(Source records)
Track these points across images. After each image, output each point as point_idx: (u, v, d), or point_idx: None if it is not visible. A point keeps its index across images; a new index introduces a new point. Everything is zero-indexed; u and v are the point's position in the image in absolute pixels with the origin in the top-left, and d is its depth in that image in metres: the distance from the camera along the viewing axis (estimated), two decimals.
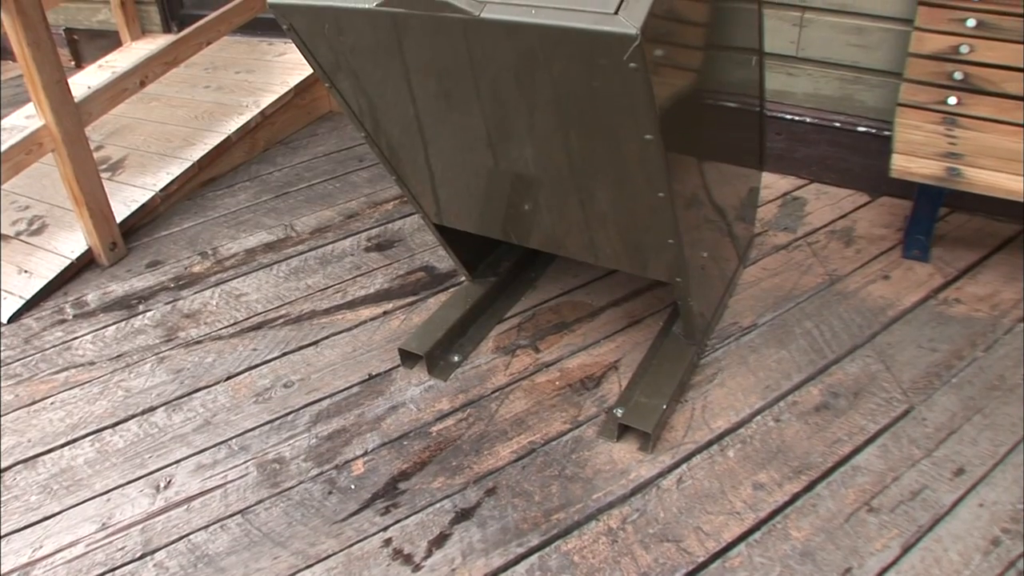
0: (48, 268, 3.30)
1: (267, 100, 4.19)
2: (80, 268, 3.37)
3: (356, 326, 2.92)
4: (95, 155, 3.86)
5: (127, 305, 3.14)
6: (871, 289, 2.93)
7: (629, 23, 1.48)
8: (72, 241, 3.42)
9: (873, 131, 3.47)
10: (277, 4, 1.94)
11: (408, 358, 2.70)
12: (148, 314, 3.08)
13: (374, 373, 2.70)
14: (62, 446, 2.53)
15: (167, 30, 5.28)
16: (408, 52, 1.88)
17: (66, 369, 2.84)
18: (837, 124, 3.55)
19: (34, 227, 3.54)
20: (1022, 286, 2.92)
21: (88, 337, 2.99)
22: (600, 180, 2.03)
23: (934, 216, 3.06)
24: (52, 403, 2.70)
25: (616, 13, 1.50)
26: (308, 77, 4.27)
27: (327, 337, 2.88)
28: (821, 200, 3.51)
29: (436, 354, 2.68)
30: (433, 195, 2.50)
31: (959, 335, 2.71)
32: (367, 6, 1.77)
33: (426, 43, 1.83)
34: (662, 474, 2.30)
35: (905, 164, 2.80)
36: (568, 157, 1.99)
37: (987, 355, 2.62)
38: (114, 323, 3.05)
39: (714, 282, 2.70)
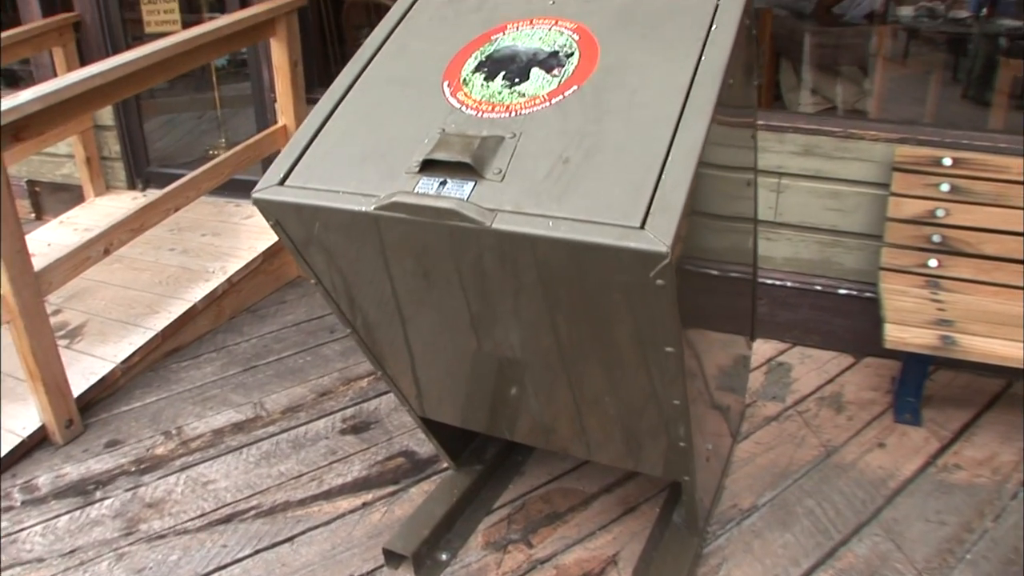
0: None
1: (234, 266, 4.08)
2: (32, 447, 3.15)
3: (334, 519, 2.72)
4: (53, 319, 3.71)
5: (83, 491, 2.92)
6: (869, 459, 2.88)
7: (658, 239, 1.39)
8: (24, 416, 3.21)
9: (854, 293, 3.51)
10: (264, 200, 1.83)
11: (393, 558, 2.51)
12: (106, 502, 2.86)
13: (356, 574, 2.50)
14: None
15: (132, 187, 5.21)
16: (385, 232, 1.78)
17: (10, 567, 2.59)
18: (818, 287, 3.57)
19: None
20: (1020, 447, 2.91)
21: (38, 528, 2.75)
22: (603, 383, 1.92)
23: (923, 379, 3.08)
24: None
25: (642, 227, 1.41)
26: (277, 243, 4.18)
27: (303, 532, 2.67)
28: (806, 364, 3.49)
29: (423, 553, 2.49)
30: (413, 378, 2.36)
31: (965, 505, 2.66)
32: (365, 209, 1.68)
33: (404, 226, 1.74)
34: None
35: (898, 334, 2.81)
36: (558, 346, 1.88)
37: (997, 525, 2.57)
38: (67, 512, 2.82)
39: (713, 467, 2.59)
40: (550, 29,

→ **The task**: Each entry above is to be duplicated exactly, and its pictures omitted.

→ **Result of the exercise**:
Track these points across images. After each image, output each point as point_idx: (u, v, d), or point_idx: None if it is not visible. A point keeps its index across images; a new index introduces a new point. Everything is zero-indexed; u and v are the point's position in the image in absolute pixels with the origin in the top-left, and d is its depth in that image in metres: the distance from the camera along the viewing axis (estimated), two decimals.
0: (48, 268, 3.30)
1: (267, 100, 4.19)
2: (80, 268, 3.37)
3: (356, 326, 2.92)
4: (95, 155, 3.86)
5: (127, 305, 3.14)
6: (871, 289, 2.93)
7: (629, 23, 1.48)
8: (72, 241, 3.42)
9: (873, 131, 3.47)
10: (277, 4, 1.94)
11: (408, 358, 2.70)
12: (148, 314, 3.08)
13: (374, 373, 2.70)
14: (62, 446, 2.53)
15: (167, 30, 5.28)
16: (408, 52, 1.88)
17: (66, 369, 2.84)
18: (837, 124, 3.55)
19: (34, 227, 3.54)
20: (1022, 286, 2.92)
21: (88, 337, 2.99)
22: (600, 180, 2.03)
23: (934, 216, 3.06)
24: (52, 403, 2.70)
25: (616, 13, 1.50)
26: (308, 77, 4.27)
27: (327, 337, 2.88)
28: (821, 200, 3.51)
29: (436, 354, 2.68)
30: (433, 195, 2.50)
31: (959, 335, 2.71)
32: (367, 6, 1.77)
33: (426, 43, 1.83)
34: (662, 474, 2.30)
35: (905, 164, 2.80)
36: (568, 157, 1.99)
37: (987, 355, 2.62)
38: (114, 323, 3.05)
39: (714, 282, 2.70)
0: None
1: (234, 266, 4.08)
2: (32, 447, 3.15)
3: (334, 519, 2.72)
4: (53, 319, 3.71)
5: (83, 491, 2.92)
6: (869, 459, 2.88)
7: (658, 239, 1.39)
8: (24, 416, 3.21)
9: (854, 293, 3.51)
10: (264, 200, 1.83)
11: (393, 558, 2.51)
12: (106, 502, 2.86)
13: (356, 574, 2.50)
14: None
15: (132, 187, 5.21)
16: (385, 232, 1.78)
17: (10, 567, 2.59)
18: (818, 287, 3.57)
19: None
20: (1020, 447, 2.91)
21: (38, 528, 2.75)
22: (603, 383, 1.92)
23: (923, 379, 3.08)
24: None
25: (642, 227, 1.41)
26: (277, 243, 4.18)
27: (303, 532, 2.67)
28: (806, 364, 3.49)
29: (423, 553, 2.49)
30: (413, 378, 2.36)
31: (965, 505, 2.66)
32: (365, 209, 1.68)
33: (404, 226, 1.74)
34: None
35: (898, 334, 2.81)
36: (558, 346, 1.88)
37: (997, 525, 2.57)
38: (67, 512, 2.82)
39: (713, 467, 2.59)
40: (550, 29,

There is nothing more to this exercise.